Graff’s short takes its inspiration from an unusual phenomenon: two new moons in one month. This summer played host to one of the rare occurrences in long-ago July. These “black moons,” according to Graff’s short, create ideal circumstances for supernatural events.
These black moons become holes to fall into, portals to go through, and places never to return from. Graff takes this connection literally and sets his short in a literal tunnel, where the sound of a crying girl lures an unsuspecting woman (Fabienne Tournet) inside. At the beginning and at the end are deep voids with nothing but a tunnel of horrors connecting them. It’s no coincidence that Graff’s short also begins and ends with black screens.

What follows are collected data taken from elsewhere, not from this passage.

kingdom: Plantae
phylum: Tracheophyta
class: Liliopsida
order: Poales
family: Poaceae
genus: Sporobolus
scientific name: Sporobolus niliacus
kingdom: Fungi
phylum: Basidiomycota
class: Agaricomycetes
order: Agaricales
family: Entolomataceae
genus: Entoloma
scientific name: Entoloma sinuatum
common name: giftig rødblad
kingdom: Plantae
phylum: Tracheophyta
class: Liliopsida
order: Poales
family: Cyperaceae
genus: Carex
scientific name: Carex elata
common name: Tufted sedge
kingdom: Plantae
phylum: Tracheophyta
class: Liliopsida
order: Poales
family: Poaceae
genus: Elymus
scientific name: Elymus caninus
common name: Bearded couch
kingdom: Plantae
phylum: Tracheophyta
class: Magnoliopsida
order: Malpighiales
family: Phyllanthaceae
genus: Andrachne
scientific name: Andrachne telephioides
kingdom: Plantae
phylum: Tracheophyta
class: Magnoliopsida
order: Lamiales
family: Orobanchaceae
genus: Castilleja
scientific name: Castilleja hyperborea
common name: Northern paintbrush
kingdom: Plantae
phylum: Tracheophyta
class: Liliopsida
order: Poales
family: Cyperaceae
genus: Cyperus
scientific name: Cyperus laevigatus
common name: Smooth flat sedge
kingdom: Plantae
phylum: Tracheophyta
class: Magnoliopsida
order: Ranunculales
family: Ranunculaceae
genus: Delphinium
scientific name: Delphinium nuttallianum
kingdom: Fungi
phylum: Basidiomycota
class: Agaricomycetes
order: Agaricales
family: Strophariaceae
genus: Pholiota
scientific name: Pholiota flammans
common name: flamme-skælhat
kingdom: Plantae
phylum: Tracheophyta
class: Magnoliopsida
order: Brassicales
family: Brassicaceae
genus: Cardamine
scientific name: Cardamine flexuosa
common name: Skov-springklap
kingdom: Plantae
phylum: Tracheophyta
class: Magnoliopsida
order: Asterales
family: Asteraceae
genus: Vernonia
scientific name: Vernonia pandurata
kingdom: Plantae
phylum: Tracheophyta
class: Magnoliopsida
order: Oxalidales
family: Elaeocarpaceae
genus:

When we enter the tunnel with her, we immediately know, as she does, that things aren’t what they seem. Soon our leading lady is trapped in the tunnel, bookended by two black moons and far from anything resembling safety. There’s more than a crying girl in there with her; there’s something snarling, dangerous, and hungry.
What really lifts “Black Moon” above other shorts is the expert composition. Wrapping your short around a never-ending tunnel gimmick presents all kinds of risk. It’s a few false steps away from being corny or too difficult to portray, but Ryan Graff’s camera and direction make the tunnel feel endless in a believable, unsettling way. The sound design bounces the protagonists clopping shoes around the frame, acting as a kind of cinematic heartbeat. As tension mounts, the character runs, and the clips and clops intensify until we fear the worst. Graff takes nine minutes and turns them into a lifetime, then cuts it short with a cinematic heart attack.
The ending, without spoilers, is a cruel little joke that we laugh at with the filmmakers. Having been through the harrowing nine minutes of brutal, futile, atmosphere, we know better than the film and congratulate ourselves. Black Moon is a well-crafted exhibition of a single scare, the definitive approach to scary short filmmaking.